The problem>
In the listing below, find every line with the string "SQUARE" and pull it out.

== Entries shown ==

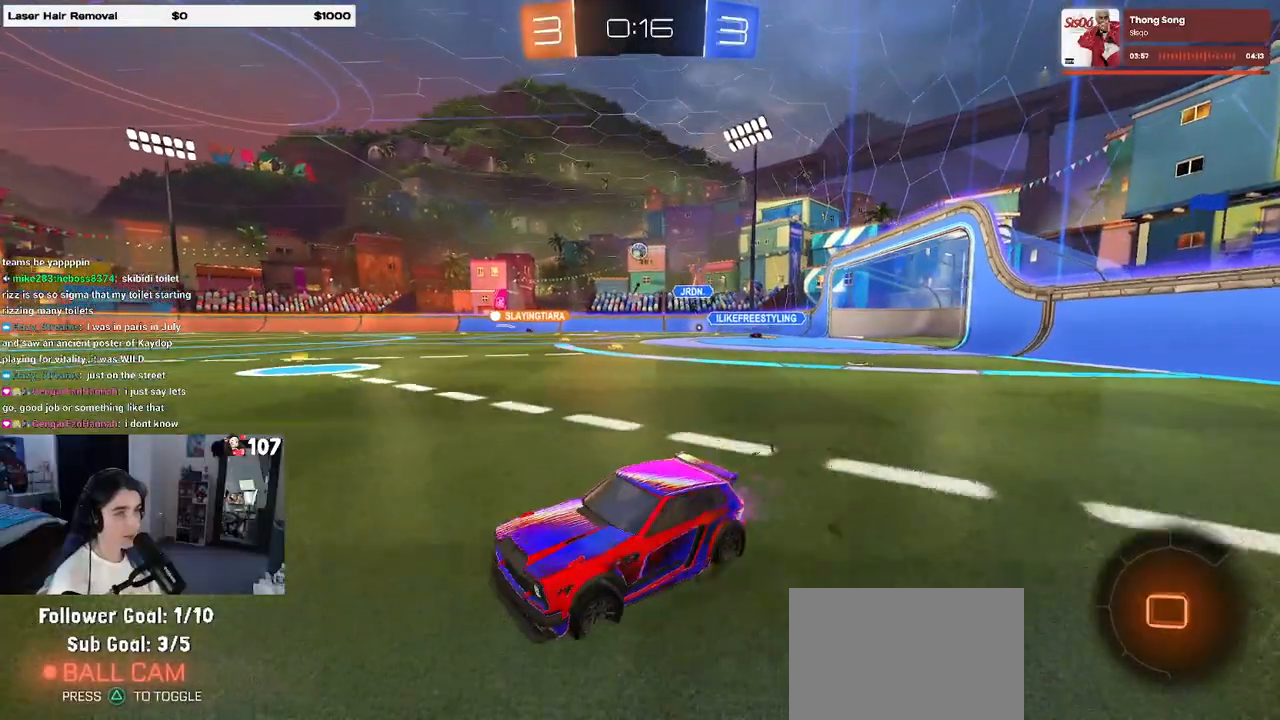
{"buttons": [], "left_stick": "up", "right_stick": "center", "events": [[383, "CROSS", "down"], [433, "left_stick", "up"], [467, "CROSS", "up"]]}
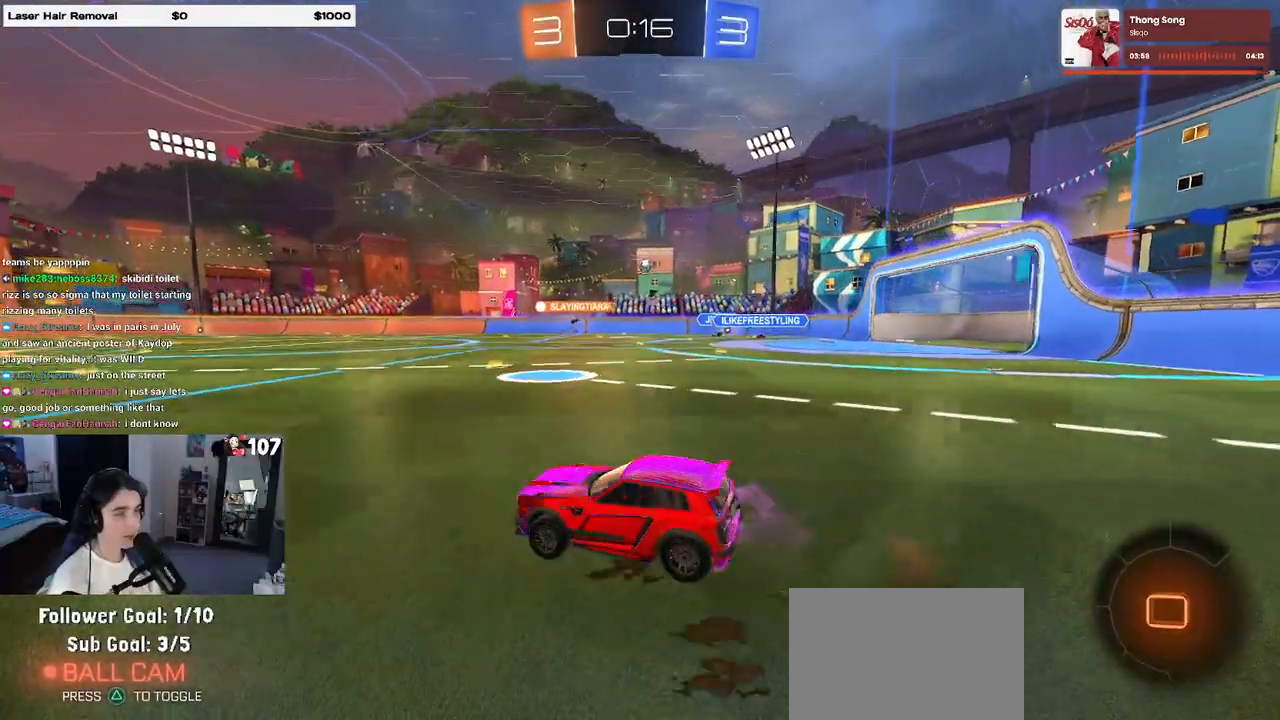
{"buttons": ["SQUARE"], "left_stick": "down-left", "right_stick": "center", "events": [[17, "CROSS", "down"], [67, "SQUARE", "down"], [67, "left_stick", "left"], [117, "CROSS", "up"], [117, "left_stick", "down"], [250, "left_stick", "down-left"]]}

===
== Entries shown ==

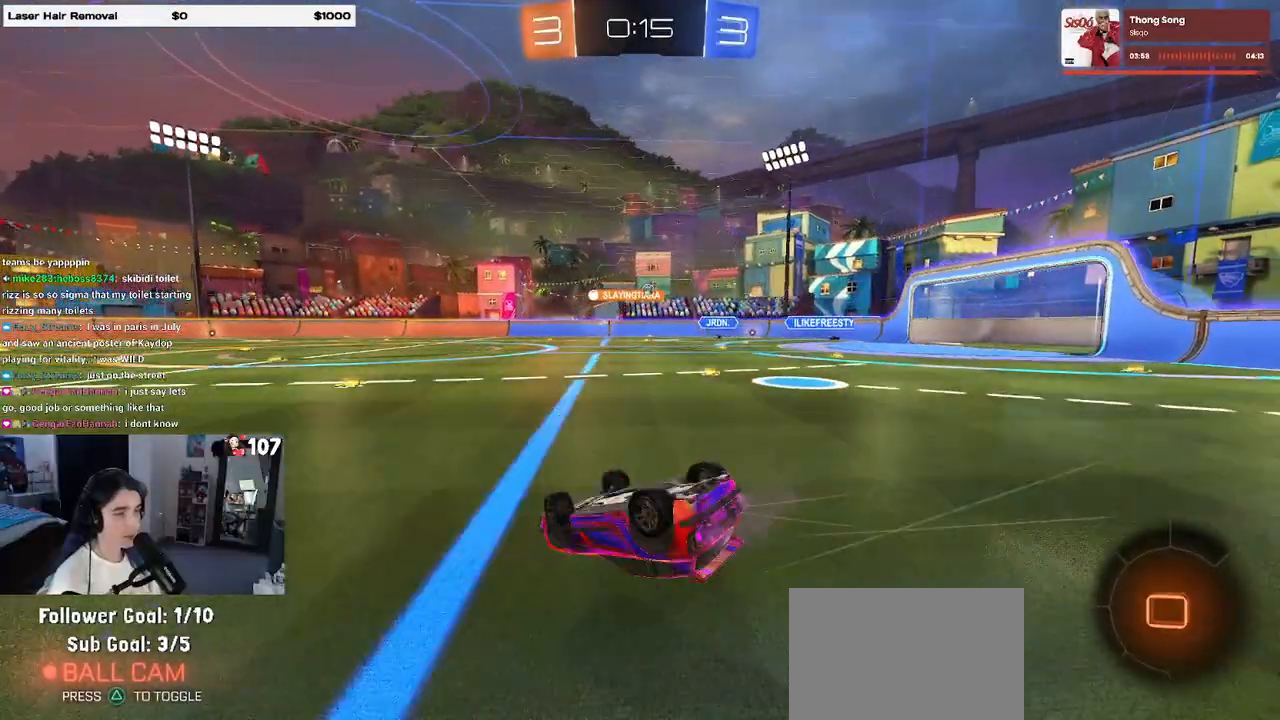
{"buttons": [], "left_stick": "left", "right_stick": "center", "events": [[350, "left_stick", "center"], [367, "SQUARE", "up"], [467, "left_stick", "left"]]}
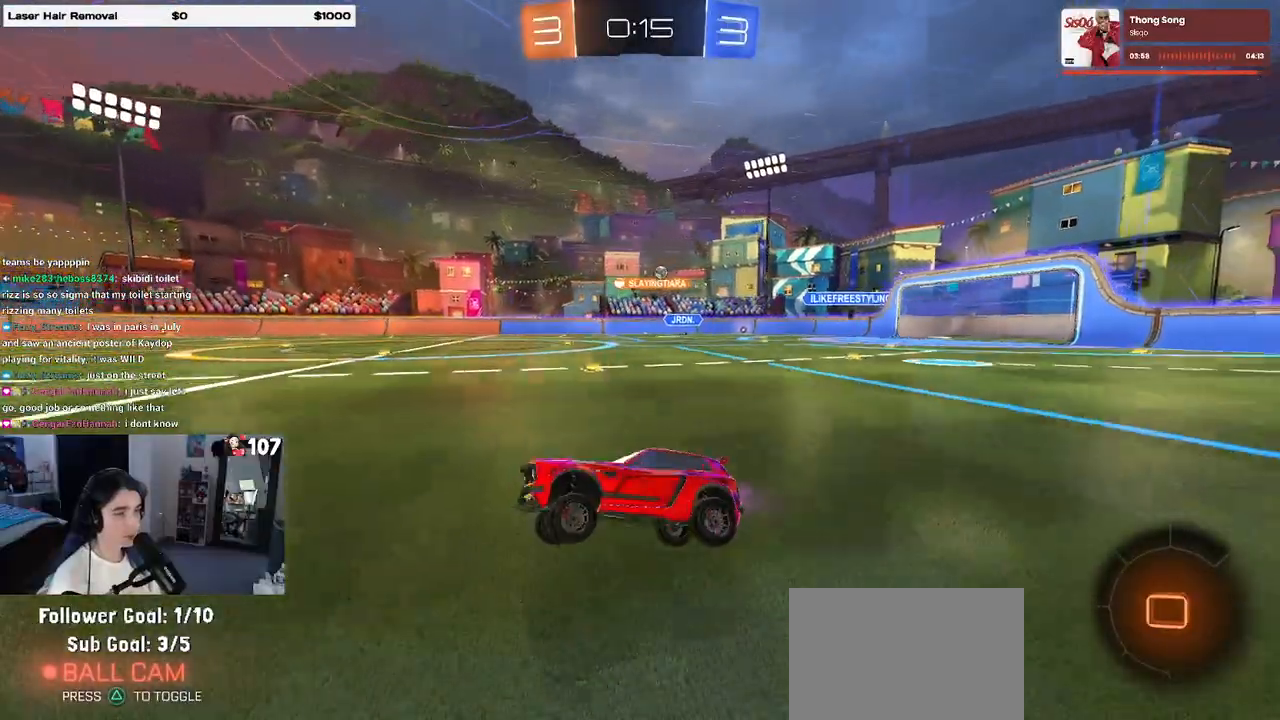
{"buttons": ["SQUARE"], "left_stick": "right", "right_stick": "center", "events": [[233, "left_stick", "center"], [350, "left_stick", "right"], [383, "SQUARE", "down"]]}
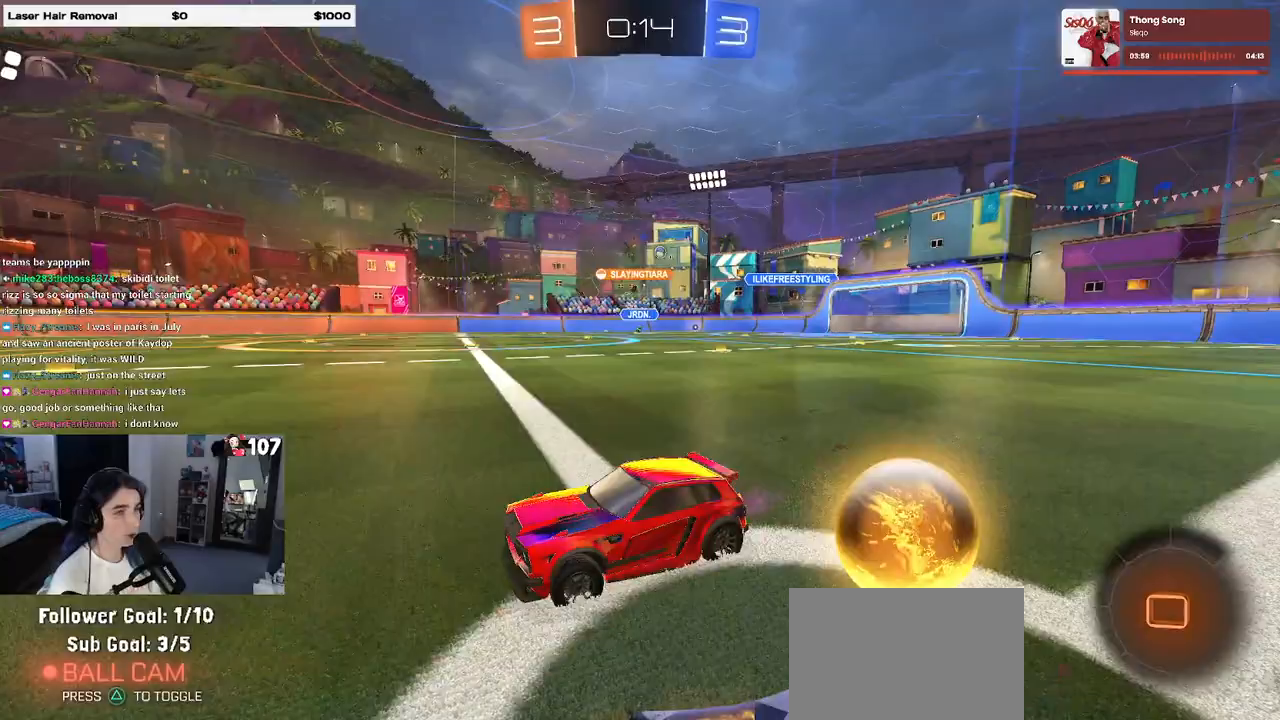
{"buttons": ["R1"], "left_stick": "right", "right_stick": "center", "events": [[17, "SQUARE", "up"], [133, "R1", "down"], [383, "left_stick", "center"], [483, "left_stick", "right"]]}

===

Output for this exercise>
{"buttons": ["SQUARE"], "left_stick": "down-left", "right_stick": "center", "events": [[17, "CROSS", "down"], [67, "SQUARE", "down"], [67, "left_stick", "left"], [117, "CROSS", "up"], [117, "left_stick", "down"], [250, "left_stick", "down-left"]]}
{"buttons": [], "left_stick": "left", "right_stick": "center", "events": [[350, "left_stick", "center"], [367, "SQUARE", "up"], [467, "left_stick", "left"]]}
{"buttons": ["SQUARE"], "left_stick": "right", "right_stick": "center", "events": [[233, "left_stick", "center"], [350, "left_stick", "right"], [383, "SQUARE", "down"]]}
{"buttons": ["R1"], "left_stick": "right", "right_stick": "center", "events": [[17, "SQUARE", "up"], [133, "R1", "down"], [383, "left_stick", "center"], [483, "left_stick", "right"]]}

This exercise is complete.